Avec cette rencontre, la boîte de Pandore est ouverte. Recherche d’identité, de sens. Des questions intemporelles : ai-je librement fait des choix ou m’ont-ils été dictés par mon environnement familial et social ? 

« Tu repensais aux choix par lesquels tu t’étais construit et une pensée obsédante s’insinuait en toi : celle d’avoir été méthodiquement dépossédé de chacun d’eux. Par tes parents, par conditionnement social, par des raisonnements préétablis, par sens du devoir, par atavisme, par lâcheté, comme s’il y avait toujours eu une bonne raison de ne pas trancher. »

De nombreux autres thèmes sont traités dans ce roman, et tous avec beaucoup de justesse et de profondeur.

- Le poids des traditions, du pouvoir social et des religions. Celui du jugement et du mensonge. Les tabous et les interdits.

La force de la rumeur : « Celle qui se propage, invisible comme le vent dans les palmiers. Celle qui souille ce qu’elle ne comprend pas ».

- Le silence, ne pas dire, ne pas exprimer ses sentiments. Celui qui provoque les doutes, les incompréhensions fatales. Ne pas exprimer son amour car il est interdit. Car c’est aussi une belle histoire d’amour.

A propos de lettres d’Ali à Tarek : « Elles ne disaient jamais « je t’aime ». Elles disaient toutes, « je t’aime ».

C’est aussi le vide métaphysique de l’absence, du disparu. Faire semblant de vivre, quand le cœur est troué.

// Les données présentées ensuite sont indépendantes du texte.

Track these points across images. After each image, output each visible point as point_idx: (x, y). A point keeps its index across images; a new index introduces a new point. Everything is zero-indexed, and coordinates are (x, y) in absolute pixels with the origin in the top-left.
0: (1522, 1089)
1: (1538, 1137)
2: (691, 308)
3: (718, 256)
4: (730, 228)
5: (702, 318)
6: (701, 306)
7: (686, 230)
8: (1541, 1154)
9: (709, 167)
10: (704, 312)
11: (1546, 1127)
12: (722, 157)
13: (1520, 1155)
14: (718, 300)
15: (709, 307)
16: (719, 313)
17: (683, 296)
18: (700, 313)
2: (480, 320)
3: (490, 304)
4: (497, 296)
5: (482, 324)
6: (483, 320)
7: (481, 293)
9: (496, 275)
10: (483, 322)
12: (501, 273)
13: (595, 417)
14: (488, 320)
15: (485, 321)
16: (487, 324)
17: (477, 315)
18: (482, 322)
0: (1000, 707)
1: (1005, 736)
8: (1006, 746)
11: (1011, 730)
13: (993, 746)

- Quand la pression et l’incompréhension sont trop fortes, la fuite et la lâcheté prennent le relais. Ne pas envisager l’autre en face, ni la réalité, s’aveugler et chercher le salut dans la fuite. Ce qui arrive avec Mira, la femme de Tarek.

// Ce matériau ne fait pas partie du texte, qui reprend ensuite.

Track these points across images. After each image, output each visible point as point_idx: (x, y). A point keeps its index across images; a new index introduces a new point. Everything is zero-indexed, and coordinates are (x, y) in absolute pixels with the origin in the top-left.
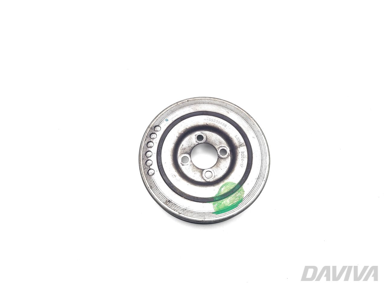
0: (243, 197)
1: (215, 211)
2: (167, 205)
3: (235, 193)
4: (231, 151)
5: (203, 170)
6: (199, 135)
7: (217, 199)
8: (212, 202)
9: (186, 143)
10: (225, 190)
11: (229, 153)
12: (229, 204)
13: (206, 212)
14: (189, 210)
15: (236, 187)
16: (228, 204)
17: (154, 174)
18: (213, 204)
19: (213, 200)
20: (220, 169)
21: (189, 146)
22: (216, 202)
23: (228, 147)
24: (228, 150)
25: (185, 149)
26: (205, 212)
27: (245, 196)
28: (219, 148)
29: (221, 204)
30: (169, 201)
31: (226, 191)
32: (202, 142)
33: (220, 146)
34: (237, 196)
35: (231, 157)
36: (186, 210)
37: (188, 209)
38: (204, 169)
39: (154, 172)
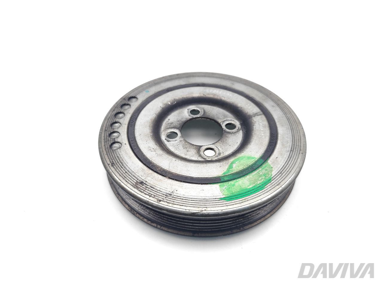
0: (271, 176)
1: (224, 196)
2: (137, 188)
3: (258, 171)
4: (241, 124)
5: (201, 146)
6: (193, 109)
7: (226, 179)
8: (218, 183)
9: (174, 117)
10: (238, 166)
11: (240, 127)
12: (249, 186)
13: (208, 198)
14: (177, 195)
15: (256, 162)
16: (246, 186)
17: (120, 148)
18: (220, 186)
19: (220, 180)
20: (228, 145)
21: (178, 120)
22: (225, 184)
23: (237, 120)
24: (237, 123)
25: (172, 123)
26: (206, 198)
27: (274, 173)
28: (224, 122)
29: (234, 185)
30: (142, 183)
31: (241, 168)
32: (198, 116)
33: (225, 119)
34: (261, 173)
35: (243, 131)
36: (171, 195)
37: (175, 194)
38: (203, 146)
39: (121, 146)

 « Ce prénom (Mira) disait mieux qu’aucun autre la mauvaise conscience que tu enfouissais depuis des années. Il savait tes amours, tes lâchetés, tes regrets, ton égoïsme. »

Fuir car on sent jugé, souillé. Fuir car on ne comprend pas ce qui arrive. Et en même temps, avoir honte de sa fuite. La recherche vaine de l’oubli.

C’est aussi une magnifique analyse psychologique sur l’impuissance, la lâcheté, la honte, le désespoir. Les personnages sont particulièrement crédibles et très attachants.

Seul bémol qui concerne la première partie du roman, jusqu’à la rencontre. Elle m’a parue trop longue, avec l’utilisation d’un passé simple pesant pour la fluidité du récit.

Ce narrateur qui interpelle Tarek, le tutoie, m’a intriguée, agacée dans cette première partie. Quand il s’exprime à son tour, l’écriture est belle, émouvante : « Je te dirais ton absence. Je te dirais mon attente. »

Un roman solide, profond, sensible, porté par une belle et juste écriture,  qui mérite amplement le Prix Fémina des Lycéens 2023.